Kerberos: Failed to get ticket for user user@DOMAIN.COM

failure occurred when processing the work item

 

If I use the same kerberos SSO configuration for both APM policies both sites2 work fine.

 

The reason I'm using this setup is I have two web server farms using the same AD domain and the same cookie domain.

If I use two SSO configs with separate service accounts for APM access with the same user does not work for the second site on the second farm.

 

I've tried playing with the profile scope by setting the three different options but still get the same result.

The only working scenario is using the same kerberso sso configuration for both APM policy profiles.

 

The goal of this setup is to be able to isolate both VS and APM policy configuration.
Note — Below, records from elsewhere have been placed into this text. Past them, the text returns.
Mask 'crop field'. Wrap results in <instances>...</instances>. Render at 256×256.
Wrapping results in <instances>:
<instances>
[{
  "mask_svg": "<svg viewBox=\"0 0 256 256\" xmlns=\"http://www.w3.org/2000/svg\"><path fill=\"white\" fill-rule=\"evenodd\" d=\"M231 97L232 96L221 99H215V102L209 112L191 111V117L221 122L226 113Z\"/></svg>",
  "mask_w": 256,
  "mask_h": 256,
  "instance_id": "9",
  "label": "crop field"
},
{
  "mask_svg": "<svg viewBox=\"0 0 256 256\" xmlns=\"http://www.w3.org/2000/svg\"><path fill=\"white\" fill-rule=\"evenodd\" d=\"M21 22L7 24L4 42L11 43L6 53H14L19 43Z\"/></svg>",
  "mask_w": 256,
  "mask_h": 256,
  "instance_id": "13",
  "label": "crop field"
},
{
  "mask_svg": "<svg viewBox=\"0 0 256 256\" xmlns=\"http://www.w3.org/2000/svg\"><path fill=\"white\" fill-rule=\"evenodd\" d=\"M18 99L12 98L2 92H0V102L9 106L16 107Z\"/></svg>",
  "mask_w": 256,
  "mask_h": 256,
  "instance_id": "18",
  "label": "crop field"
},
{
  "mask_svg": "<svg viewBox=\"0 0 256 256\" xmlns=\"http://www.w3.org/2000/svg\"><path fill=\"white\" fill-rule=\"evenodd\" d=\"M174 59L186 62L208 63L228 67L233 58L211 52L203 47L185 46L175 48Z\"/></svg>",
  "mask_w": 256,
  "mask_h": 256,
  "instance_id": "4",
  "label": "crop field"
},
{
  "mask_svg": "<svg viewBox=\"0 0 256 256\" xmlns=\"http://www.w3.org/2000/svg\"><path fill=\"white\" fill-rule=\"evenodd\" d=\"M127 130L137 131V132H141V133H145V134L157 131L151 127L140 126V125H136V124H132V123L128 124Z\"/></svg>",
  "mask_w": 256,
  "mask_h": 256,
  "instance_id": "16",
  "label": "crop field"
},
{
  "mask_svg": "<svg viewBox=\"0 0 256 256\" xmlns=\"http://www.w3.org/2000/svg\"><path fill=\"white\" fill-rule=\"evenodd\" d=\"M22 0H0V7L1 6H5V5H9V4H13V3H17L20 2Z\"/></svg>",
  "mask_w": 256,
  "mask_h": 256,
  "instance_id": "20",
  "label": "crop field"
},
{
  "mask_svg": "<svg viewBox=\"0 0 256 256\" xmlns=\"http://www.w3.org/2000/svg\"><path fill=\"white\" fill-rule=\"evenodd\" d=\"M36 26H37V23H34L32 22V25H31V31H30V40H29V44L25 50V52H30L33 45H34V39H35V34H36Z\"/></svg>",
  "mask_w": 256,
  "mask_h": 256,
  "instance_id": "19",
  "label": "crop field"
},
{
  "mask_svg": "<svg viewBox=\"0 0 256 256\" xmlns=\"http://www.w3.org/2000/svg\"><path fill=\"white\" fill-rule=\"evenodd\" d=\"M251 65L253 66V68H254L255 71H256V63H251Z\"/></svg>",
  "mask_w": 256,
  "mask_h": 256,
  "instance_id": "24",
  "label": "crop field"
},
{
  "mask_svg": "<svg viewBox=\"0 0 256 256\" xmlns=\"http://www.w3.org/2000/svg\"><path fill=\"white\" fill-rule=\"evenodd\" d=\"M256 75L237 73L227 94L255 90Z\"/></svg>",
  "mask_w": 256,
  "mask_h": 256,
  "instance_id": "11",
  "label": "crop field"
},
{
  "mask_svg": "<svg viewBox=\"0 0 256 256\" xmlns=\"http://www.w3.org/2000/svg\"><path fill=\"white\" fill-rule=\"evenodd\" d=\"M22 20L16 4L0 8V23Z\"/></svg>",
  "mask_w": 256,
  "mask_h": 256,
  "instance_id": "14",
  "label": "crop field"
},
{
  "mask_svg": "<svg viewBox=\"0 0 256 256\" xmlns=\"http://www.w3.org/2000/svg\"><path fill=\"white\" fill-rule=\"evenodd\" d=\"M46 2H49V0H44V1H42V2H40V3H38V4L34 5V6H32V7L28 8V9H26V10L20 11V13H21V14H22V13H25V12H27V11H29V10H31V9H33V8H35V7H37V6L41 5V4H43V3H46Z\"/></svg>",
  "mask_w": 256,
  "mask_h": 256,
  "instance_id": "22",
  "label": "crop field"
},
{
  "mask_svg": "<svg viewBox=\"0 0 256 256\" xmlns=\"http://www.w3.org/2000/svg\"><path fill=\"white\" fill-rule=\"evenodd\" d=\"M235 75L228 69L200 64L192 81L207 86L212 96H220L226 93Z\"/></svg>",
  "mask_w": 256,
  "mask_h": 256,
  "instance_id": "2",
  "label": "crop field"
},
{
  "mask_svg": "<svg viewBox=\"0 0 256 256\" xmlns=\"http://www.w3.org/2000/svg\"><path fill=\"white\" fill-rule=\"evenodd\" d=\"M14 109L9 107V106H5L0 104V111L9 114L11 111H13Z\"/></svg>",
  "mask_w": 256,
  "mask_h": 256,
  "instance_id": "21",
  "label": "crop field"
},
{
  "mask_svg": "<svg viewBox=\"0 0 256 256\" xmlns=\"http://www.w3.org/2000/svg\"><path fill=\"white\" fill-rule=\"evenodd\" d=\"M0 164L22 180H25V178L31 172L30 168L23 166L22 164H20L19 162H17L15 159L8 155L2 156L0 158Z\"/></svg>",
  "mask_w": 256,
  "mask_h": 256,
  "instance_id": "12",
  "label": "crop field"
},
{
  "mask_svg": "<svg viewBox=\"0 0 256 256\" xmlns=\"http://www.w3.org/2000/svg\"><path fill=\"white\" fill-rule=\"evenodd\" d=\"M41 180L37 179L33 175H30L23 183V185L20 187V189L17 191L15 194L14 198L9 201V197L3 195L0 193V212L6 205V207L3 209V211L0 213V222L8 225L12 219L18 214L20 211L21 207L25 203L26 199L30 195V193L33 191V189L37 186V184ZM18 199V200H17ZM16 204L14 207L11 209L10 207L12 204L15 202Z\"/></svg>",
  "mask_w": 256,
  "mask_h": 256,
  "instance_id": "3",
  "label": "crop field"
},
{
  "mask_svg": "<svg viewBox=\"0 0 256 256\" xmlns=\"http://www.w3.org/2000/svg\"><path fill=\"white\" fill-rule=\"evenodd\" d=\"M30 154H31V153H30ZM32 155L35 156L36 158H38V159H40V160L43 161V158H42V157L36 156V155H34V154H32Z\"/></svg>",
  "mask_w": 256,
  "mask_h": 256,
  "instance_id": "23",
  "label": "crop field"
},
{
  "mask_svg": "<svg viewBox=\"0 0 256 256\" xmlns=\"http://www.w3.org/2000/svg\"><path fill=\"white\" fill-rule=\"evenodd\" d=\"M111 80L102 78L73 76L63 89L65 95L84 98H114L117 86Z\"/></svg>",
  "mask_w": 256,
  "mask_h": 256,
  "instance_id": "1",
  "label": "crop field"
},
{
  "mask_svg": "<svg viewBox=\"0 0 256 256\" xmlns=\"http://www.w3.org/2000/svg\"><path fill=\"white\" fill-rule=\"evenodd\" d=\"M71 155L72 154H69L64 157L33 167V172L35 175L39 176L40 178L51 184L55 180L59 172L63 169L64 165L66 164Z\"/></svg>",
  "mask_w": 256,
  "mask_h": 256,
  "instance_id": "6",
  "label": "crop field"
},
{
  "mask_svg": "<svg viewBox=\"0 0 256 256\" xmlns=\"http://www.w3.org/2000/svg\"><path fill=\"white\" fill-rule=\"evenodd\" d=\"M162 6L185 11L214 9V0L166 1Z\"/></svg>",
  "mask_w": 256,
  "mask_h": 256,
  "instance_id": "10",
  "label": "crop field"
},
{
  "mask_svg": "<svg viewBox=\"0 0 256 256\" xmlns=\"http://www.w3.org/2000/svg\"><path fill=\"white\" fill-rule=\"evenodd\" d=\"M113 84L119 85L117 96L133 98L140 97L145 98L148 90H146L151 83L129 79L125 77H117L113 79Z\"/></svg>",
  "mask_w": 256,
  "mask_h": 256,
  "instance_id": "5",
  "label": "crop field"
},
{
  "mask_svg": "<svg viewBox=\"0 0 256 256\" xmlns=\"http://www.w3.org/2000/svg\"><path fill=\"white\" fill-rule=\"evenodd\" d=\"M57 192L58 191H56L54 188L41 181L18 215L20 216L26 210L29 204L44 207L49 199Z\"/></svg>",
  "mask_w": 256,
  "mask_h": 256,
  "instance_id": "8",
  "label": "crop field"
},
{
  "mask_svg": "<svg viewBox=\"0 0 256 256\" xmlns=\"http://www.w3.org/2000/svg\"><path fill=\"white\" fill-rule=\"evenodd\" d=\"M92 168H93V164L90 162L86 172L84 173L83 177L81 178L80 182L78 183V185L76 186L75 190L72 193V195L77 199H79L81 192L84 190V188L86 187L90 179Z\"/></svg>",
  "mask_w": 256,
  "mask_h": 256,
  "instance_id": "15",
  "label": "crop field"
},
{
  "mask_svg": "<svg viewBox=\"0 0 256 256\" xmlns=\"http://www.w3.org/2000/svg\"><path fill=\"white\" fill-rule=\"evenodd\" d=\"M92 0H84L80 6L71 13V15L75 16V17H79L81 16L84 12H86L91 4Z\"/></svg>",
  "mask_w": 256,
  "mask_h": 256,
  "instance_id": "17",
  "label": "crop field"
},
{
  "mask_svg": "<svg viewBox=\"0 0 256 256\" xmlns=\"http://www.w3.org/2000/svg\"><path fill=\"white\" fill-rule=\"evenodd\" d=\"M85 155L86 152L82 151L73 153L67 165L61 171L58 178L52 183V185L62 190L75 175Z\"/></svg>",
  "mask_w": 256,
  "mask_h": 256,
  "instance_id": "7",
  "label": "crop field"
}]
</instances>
APM Policy profiles are using different resources (different AAA Pool names and TrustedDomain configuration) even if I'm using the same AD servers behind.

 

Anyone to shed any lights on this?

 

  • Hello, what version are you on? Previous to 13.1 you could not use 2 Kerberos Delegation Accounts for the same Realm.

     

    https://cdn.f5.com/product/bugtracker/ID445501.html

     

    "It is now possible to use multiple kerberos S4U constrained delegation accounts for the same realm by configuring separate kerberos SSO objects and switching between them using iRules, Portal Access ACLs, multidomain mode SSO, or a Per-Request Access Policy switch."

  • Hello, what version are you on? Previous to 13.1 you could not use 2 Kerberos Delegation Accounts for the same Realm.

     

    https://cdn.f5.com/product/bugtracker/ID445501.html

     

    "It is now possible to use multiple kerberos S4U constrained delegation accounts for the same realm by configuring separate kerberos SSO objects and switching between them using iRules, Portal Access ACLs, multidomain mode SSO, or a Per-Request Access Policy switch."

  • I understand APM finds a cached ticket for user@cookiedomain.com for site1.cookiedomain.com fetched by the first service account but when it tries to get a S4U2Self for the same user using the second service account it fails:

     

     Websso Kerberos authentication for user 'user' using config '/CustomPart/Site2APMPolicy'

    adding item to WorkQueue

    ctx:0xa23d450 SPN = HTTP/site2.cookiedomain.com@DOMAIN.COM

    S4U ======> user: user@DOMAIN.COM, SPN: HTTP/site2.cookiedomain.com@DOMAIN.COM

    Getting UCC:user@DOMAIN.COM@DOMAINC.OM, lifetime:36000

    Found UCC:user@DOMAIN.COM@DOMAINC.OM, lifetime:36000 left:35528

    UCCmap.size = 1

    S4U ======> - NO cached S4U2Proxy ticket for user: user@DOMAIN.COM server: HTTP/site2.cookiedomain.com@COMMUN01.SVC - trying to fetch

    S4U ======> - NO cached S4U2Self ticket for user: user@DOMAIN.COM - trying to fetch

    Kerberos: can't get S4U2Self ticket for user user@DOMAIN.COM - Matching credential not found (-1765328243)

    Kerberos: Failed to get ticket for user user@DOMAIN.COM

    failure occurred when processing the work item

  • Well that explains it all. Thanks a bunch. I'm on 12.1 (BIGIP 12.1.3.0.0.378).